One common factor which may help explain why some get addicted and some don't is the concentration of dopamine 'receptors' in a specific part of the brain. It tends to be lower in people with high levels of obesity and drug addicts. Sugar consumed to excessive amounts may just come under the category of general 'overeating' and propensity to obesity.

Bayard said...

"research will find - ". Is she able to see into the future?"

No, she's just being a realist. Spend enough money on research and you can prove almost anything.

"Its actually quite hard to find a fizzy soft drink that contains sugar nowadays."

Agreed, but they are still revoltingly sweet and instead contain vile sweeteners that I am convinced on the basis of no evidence whatsoever except that sugar occurs naturally and sweeteners don't, are much worse for you than sugar.

benj said...

I just read today that diets high in protein shorten life considerably.

So no fat. No protein. And now, no carbs.

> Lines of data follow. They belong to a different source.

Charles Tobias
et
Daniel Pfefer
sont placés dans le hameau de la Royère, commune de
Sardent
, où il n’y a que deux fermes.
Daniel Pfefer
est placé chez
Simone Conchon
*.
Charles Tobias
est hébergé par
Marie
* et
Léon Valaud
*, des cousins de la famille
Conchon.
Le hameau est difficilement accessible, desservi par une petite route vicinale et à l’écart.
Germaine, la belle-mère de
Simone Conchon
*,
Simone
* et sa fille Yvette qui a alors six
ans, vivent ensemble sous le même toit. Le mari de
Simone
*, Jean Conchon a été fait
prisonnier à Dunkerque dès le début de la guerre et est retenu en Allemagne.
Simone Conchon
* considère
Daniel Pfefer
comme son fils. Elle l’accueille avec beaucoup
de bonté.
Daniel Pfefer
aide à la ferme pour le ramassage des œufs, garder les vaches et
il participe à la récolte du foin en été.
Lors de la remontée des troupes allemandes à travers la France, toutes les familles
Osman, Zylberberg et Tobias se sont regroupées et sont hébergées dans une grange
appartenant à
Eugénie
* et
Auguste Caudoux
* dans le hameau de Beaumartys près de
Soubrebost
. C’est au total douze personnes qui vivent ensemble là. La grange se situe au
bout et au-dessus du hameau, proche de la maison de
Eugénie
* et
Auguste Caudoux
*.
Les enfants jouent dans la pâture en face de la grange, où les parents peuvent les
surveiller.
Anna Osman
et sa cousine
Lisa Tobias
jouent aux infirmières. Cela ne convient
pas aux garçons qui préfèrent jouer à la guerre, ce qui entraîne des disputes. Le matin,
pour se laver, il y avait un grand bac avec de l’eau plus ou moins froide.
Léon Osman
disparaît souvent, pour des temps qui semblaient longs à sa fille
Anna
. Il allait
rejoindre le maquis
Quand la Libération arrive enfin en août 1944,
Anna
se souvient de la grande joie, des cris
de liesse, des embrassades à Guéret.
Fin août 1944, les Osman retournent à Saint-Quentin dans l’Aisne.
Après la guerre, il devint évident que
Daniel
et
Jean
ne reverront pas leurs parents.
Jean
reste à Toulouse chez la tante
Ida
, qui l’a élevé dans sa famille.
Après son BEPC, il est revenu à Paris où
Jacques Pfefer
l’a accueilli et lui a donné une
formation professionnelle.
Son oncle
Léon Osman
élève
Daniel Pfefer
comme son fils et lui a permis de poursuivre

What do they expect us to eat? Cardboard?

Kj said...

BJ: I´ve wondered about that as well. It seems that protein and energy is no longer necessary. The most important thing now is to get enough fiber, i.e. one thing that the body does not metabolize. The funny thing is that the nutrition nazis are now even aboard with carbs being bad, but without allowing for more fat to fill energy needs, so there is indeed nothing you can eat but, cardboard...

Bayard said...

BJ, fat has been rehabilitated. Apparently, its demonisation was all an evil plot by the sugar producer lobby. Pace the nutrition nazis, but we are not looking at what you can eat, but what you can eat too much of without it doing you harm. When over-consumption is a given, the only thing that fits the bill is fibre. The idea that we might simply eat less is the LVT of nutrition.